心房細動(AF)は心血管疾患(CVD)の危険因子であることが知られているが、これまで高齢2型糖尿病患者におけるAF発症率の正確な推計はなかった。東京医科大学病院循環器内科講師の松本知沙氏らは、日本の2型糖尿病患者におけるアスピリンの有用性を検討したJPAD2試験の参加者を対象に、高齢2型糖尿病患者のAF発症率と予後を検討。その結果、年間約200人に1人がAFを発症しており、AF発症群では年間約20人に1人が死亡、約30人に1人に脳心血管イベントが発生し、CVDリスクがAF非発症群の2~5倍に上ったとBMJ Open Diab Res Care2022;10:e002745)に発表した。

平均年齢65歳を中央値10.9年追跡

 JPAD2試験は、2002年12月~05年5月に日本全国の163施設から30~85歳の2型糖尿病患者2,535例を登録し、低用量アスピリンによる心血管イベントの初発予防効果を検討したランダム化比較試験JPADの延長試験。2008年4月のJPAD試験終了後から全例を2019年まで追跡した。

 今回の解析では、JPAD2試験の参加者2,535例(ベースラインの平均年齢65歳、糖尿病罹病期間の中央値7.0年)におけるAF発症率を算出し、AFの発症群と非発症群における脳心血管イベントの発生率を比較した。

 その結果、追跡期間中央値10.9年におけるAF発症は132例で、AF発症率は1,000人・年当たり5.14と算出され、年間約200人に1人がAFを発症していることが示された。

AF発症群で冠動脈疾患リスク2倍、心不全リスク5倍

 各イベントの発生率(1,000人・年当たり)の比較では、AF発症群はAF非発症群に比べて脳心血管イベント(35.08 vs. 12.93、P<0.0001)、脳卒中(17.93 vs. 6.67、P=0.003)、冠動脈疾患(19.2 vs. 6.52、P=0.0003)、心不全(20.03 vs. 2.09、P<0.0001)の発生率が有意に高かった(全てlog-rank test)。AF発症群では年間約30人に1人に脳心血管イベントが発生していることが示された。

 脳心血管イベントの危険因子を調整後のCox比例ハザードモデルによる解析でも、AF発症群はAF非発症群に比べて脳心血管イベント〔調整後ハザード比(aHR)1.65、95%CI 1.03~2.66〕、冠動脈疾患(同1.96、1.03~3.73)、心不全(同5.17、2.46~10.89)のリスクが有意に高かった。一方、脳卒中リスクの有意な上昇は認められなかった(aHR1.54、95%CI 0.81~2.93)。

AF発症で全死亡率も上昇

 また、AF発症群ではAF非発症群に比べて全死亡率(1,000人・年当たり)が有意に高く(49.34 vs. 17.80、HR 1.82、95%CI 1.24~2.67)、年間約20人に1人が死亡していることが示された。

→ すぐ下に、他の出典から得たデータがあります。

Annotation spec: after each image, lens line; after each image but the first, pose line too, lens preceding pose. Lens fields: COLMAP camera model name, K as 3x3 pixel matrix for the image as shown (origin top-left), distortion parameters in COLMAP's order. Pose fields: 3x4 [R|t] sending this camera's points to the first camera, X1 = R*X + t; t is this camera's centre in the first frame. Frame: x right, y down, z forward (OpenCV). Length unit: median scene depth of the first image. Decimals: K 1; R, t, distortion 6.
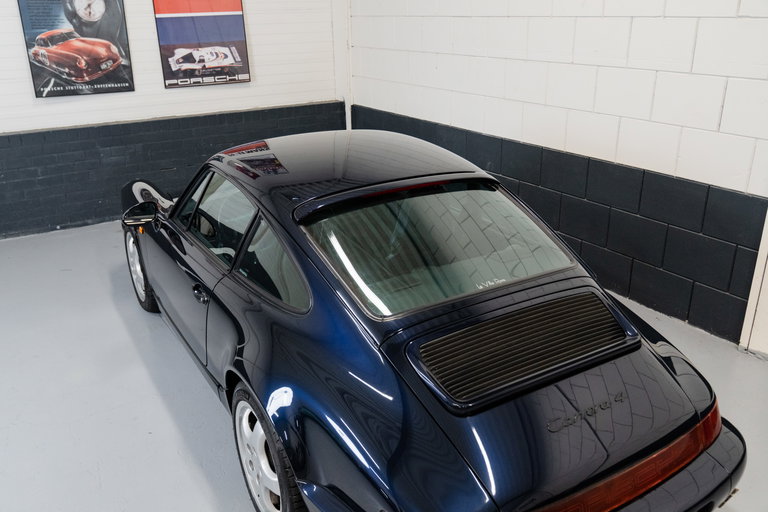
lens RADIAL K [[637.6, 0, 375.4], [0, 637.6, 254.9], [0, 0, 1]] dist [-0.005088, 0.003502]
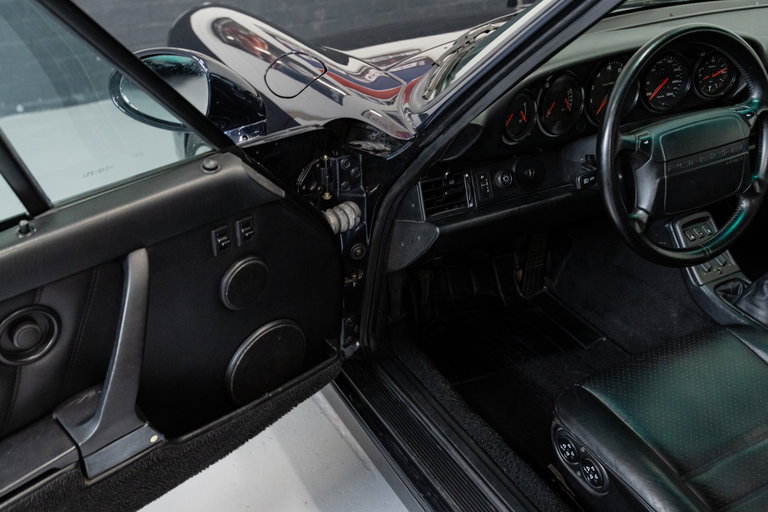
lens RADIAL K [[764.1, 0, 376.1], [0, 764.1, 261.2], [0, 0, 1]] dist [-0.004663, 0.004272]
pose [[0.999234, 0.028363, -0.026975, -0.199903], [-0.023554, 0.986119, 0.164359, -0.030726], [0.031262, -0.163598, 0.986032, 0.399927]]
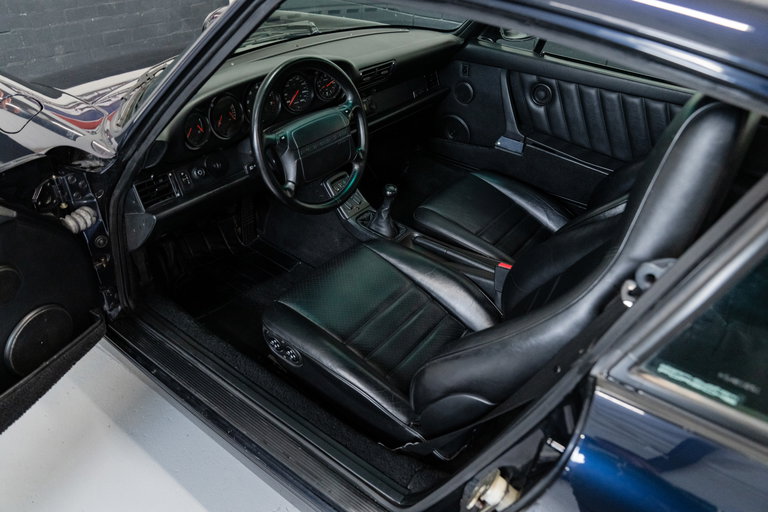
lens RADIAL K [[524.9, 0, 384.0], [0, 524.9, 259.9], [0, 0, 1]] dist [-0.027716, 0.004394]
pose [[0.920630, -0.176475, 0.348277, -0.180703], [0.081346, 0.959142, 0.270977, -0.036570], [-0.381868, -0.221139, 0.897371, 0.391535]]
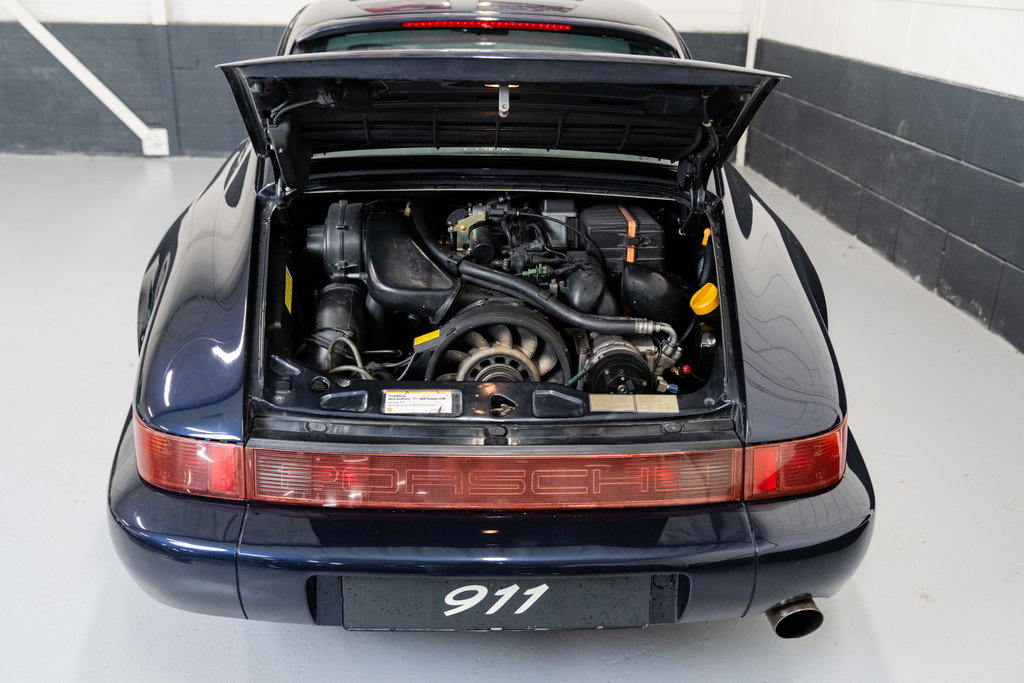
lens RADIAL K [[934.8, 0, 498.3], [0, 934.8, 339.3], [0, 0, 1]] dist [-0.010617, 0.006332]
pose [[0.878074, 0.208904, -0.430518, 0.242073], [-0.203938, 0.977249, 0.058251, 0.066321], [0.432893, 0.036650, 0.900700, 0.086447]]
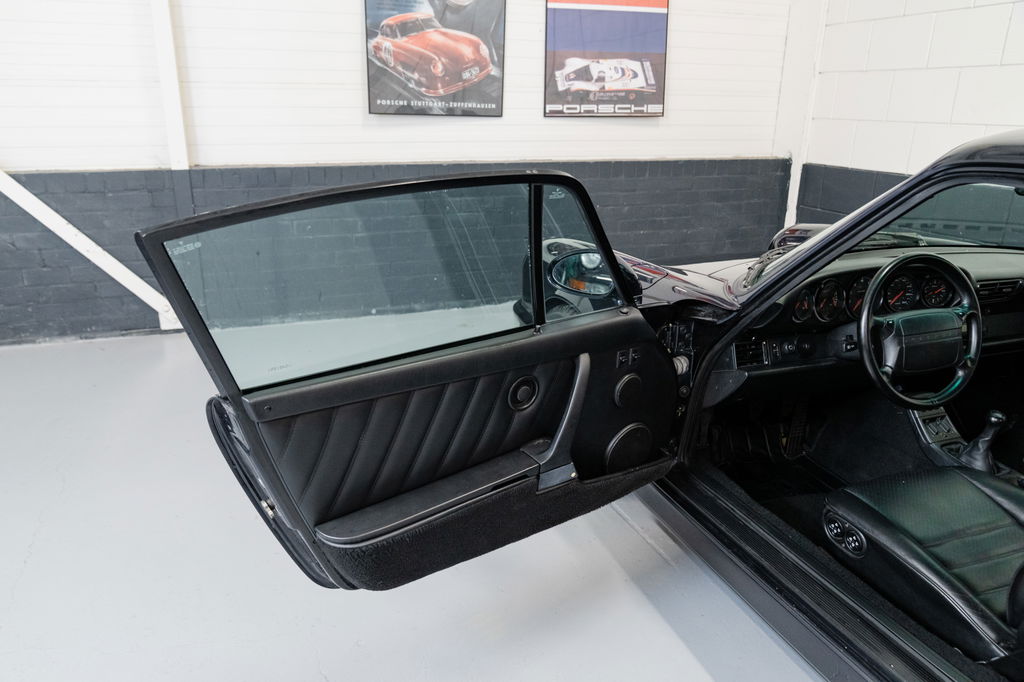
lens RADIAL K [[712.6, 0, 512.0], [0, 712.6, 341.0], [0, 0, 1]] dist [-0.020713, 0.008349]
pose [[0.981783, 0.089120, -0.167806, -0.235915], [-0.096539, 0.994657, -0.036567, 0.001107], [0.163651, 0.052100, 0.985142, 0.300315]]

 以上を踏まえ、松本氏らは「AFを発症した高齢2型糖尿病患者は、AF非発症例と比べてCVD発症リスクが有意に高かった。高齢2型糖尿病患者に対しては、AFの新規発症を適時検出するために慎重なフォローアップが必要である」と結論している。

 また、危険因子を調整後に有意な脳卒中のリスク上昇が認められなかった点について、同氏らは「この理由は説明できないが、脳卒中イベント数が少なかったために有意なリスク上昇がマスクされた可能性がある」と考察。その上で、「AF発症群における脳卒中の発生率自体は1,000人・年当たり17.93と高いことから、高齢2型糖尿病患者には慎重なフォローアップが必要であることは間違いない」と付言している。